**Required action**
Reproduce every line of the material below word for word, with the same spelling, punctuation and line breaks.

(Collected data entries)
-------
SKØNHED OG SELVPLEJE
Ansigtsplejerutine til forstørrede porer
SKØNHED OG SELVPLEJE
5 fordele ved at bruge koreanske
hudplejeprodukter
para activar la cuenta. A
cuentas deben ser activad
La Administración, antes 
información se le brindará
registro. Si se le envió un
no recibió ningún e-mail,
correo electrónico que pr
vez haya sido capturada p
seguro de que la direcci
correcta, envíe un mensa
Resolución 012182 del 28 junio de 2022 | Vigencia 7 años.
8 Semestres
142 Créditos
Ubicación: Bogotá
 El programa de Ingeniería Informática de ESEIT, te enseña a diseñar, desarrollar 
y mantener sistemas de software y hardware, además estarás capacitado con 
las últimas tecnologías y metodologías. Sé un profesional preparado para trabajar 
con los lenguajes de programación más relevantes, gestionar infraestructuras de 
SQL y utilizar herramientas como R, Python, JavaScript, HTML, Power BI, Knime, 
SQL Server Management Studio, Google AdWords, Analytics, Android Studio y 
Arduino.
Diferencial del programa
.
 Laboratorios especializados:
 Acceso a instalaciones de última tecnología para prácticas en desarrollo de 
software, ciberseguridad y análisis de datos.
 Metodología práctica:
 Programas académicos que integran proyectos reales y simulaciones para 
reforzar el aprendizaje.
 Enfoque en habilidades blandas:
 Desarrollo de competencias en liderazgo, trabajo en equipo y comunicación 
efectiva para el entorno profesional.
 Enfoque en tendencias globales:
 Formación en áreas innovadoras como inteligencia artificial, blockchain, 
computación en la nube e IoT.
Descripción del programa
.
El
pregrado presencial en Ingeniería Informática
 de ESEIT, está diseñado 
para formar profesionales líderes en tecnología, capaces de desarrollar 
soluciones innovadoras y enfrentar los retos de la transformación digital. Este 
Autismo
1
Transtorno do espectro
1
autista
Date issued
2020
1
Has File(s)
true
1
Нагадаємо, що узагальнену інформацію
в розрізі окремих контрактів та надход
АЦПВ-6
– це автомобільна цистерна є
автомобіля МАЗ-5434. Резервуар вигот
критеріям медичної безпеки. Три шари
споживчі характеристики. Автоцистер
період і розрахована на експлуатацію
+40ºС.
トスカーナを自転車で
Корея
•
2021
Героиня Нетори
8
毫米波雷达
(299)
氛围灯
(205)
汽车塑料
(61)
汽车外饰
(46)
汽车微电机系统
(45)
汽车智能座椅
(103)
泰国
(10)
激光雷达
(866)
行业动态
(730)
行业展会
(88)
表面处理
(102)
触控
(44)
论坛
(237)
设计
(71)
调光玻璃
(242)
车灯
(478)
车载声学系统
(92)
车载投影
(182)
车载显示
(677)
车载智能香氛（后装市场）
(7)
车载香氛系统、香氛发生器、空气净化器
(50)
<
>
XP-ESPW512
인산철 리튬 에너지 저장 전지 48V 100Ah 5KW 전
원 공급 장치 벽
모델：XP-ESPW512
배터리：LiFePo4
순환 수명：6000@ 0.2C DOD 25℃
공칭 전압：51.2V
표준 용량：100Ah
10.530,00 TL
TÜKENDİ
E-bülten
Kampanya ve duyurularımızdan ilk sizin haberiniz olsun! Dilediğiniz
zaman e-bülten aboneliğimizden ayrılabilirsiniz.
-------
**Answer**
SKØNHED OG SELVPLEJE
Ansigtsplejerutine til forstørrede porer
SKØNHED OG SELVPLEJE
5 fordele ved at bruge koreanske
hudplejeprodukter
para activar la cuenta. A
cuentas deben ser activad
La Administración, antes 
información se le brindará
registro. Si se le envió un
no recibió ningún e-mail,
correo electrónico que pr
vez haya sido capturada p
seguro de que la direcci
correcta, envíe un mensa
Resolución 012182 del 28 junio de 2022 | Vigencia 7 años.
8 Semestres
142 Créditos
Ubicación: Bogotá
 El programa de Ingeniería Informática de ESEIT, te enseña a diseñar, desarrollar 
y mantener sistemas de software y hardware, además estarás capacitado con 
las últimas tecnologías y metodologías. Sé un profesional preparado para trabajar 
con los lenguajes de programación más relevantes, gestionar infraestructuras de 
SQL y utilizar herramientas como R, Python, JavaScript, HTML, Power BI, Knime, 
SQL Server Management Studio, Google AdWords, Analytics, Android Studio y 
Arduino.
Diferencial del programa
.
 Laboratorios especializados:
 Acceso a instalaciones de última tecnología para prácticas en desarrollo de 
software, ciberseguridad y análisis de datos.
 Metodología práctica:
 Programas académicos que integran proyectos reales y simulaciones para 
reforzar el aprendizaje.
 Enfoque en habilidades blandas:
 Desarrollo de competencias en liderazgo, trabajo en equipo y comunicación 
efectiva para el entorno profesional.
 Enfoque en tendencias globales:
 Formación en áreas innovadoras como inteligencia artificial, blockchain, 
computación en la nube e IoT.
Descripción del programa
.
El
pregrado presencial en Ingeniería Informática
 de ESEIT, está diseñado 
para formar profesionales líderes en tecnología, capaces de desarrollar 
soluciones innovadoras y enfrentar los retos de la transformación digital. Este 
Autismo
1
Transtorno do espectro
1
autista
Date issued
2020
1
Has File(s)
true
1
Нагадаємо, що узагальнену інформацію
в розрізі окремих контрактів та надход
АЦПВ-6
– це автомобільна цистерна є
автомобіля МАЗ-5434. Резервуар вигот
критеріям медичної безпеки. Три шари
споживчі характеристики. Автоцистер
період і розрахована на експлуатацію
+40ºС.
トスカーナを自転車で
Корея
•
2021
Героиня Нетори
8
毫米波雷达
(299)
氛围灯
(205)
汽车塑料
(61)
汽车外饰
(46)
汽车微电机系统
(45)
汽车智能座椅
(103)
泰国
(10)
激光雷达
(866)
行业动态
(730)
行业展会
(88)
表面处理
(102)
触控
(44)
论坛
(237)
设计
(71)
调光玻璃
(242)
车灯
(478)
车载声学系统
(92)
车载投影
(182)
车载显示
(677)
车载智能香氛（后装市场）
(7)
车载香氛系统、香氛发生器、空气净化器
(50)
<
>
XP-ESPW512
인산철 리튬 에너지 저장 전지 48V 100Ah 5KW 전
원 공급 장치 벽
모델：XP-ESPW512
배터리：LiFePo4
순환 수명：6000@ 0.2C DOD 25℃
공칭 전압：51.2V
표준 용량：100Ah
10.530,00 TL
TÜKENDİ
E-bülten
Kampanya ve duyurularımızdan ilk sizin haberiniz olsun! Dilediğiniz
zaman e-bülten aboneliğimizden ayrılabilirsiniz.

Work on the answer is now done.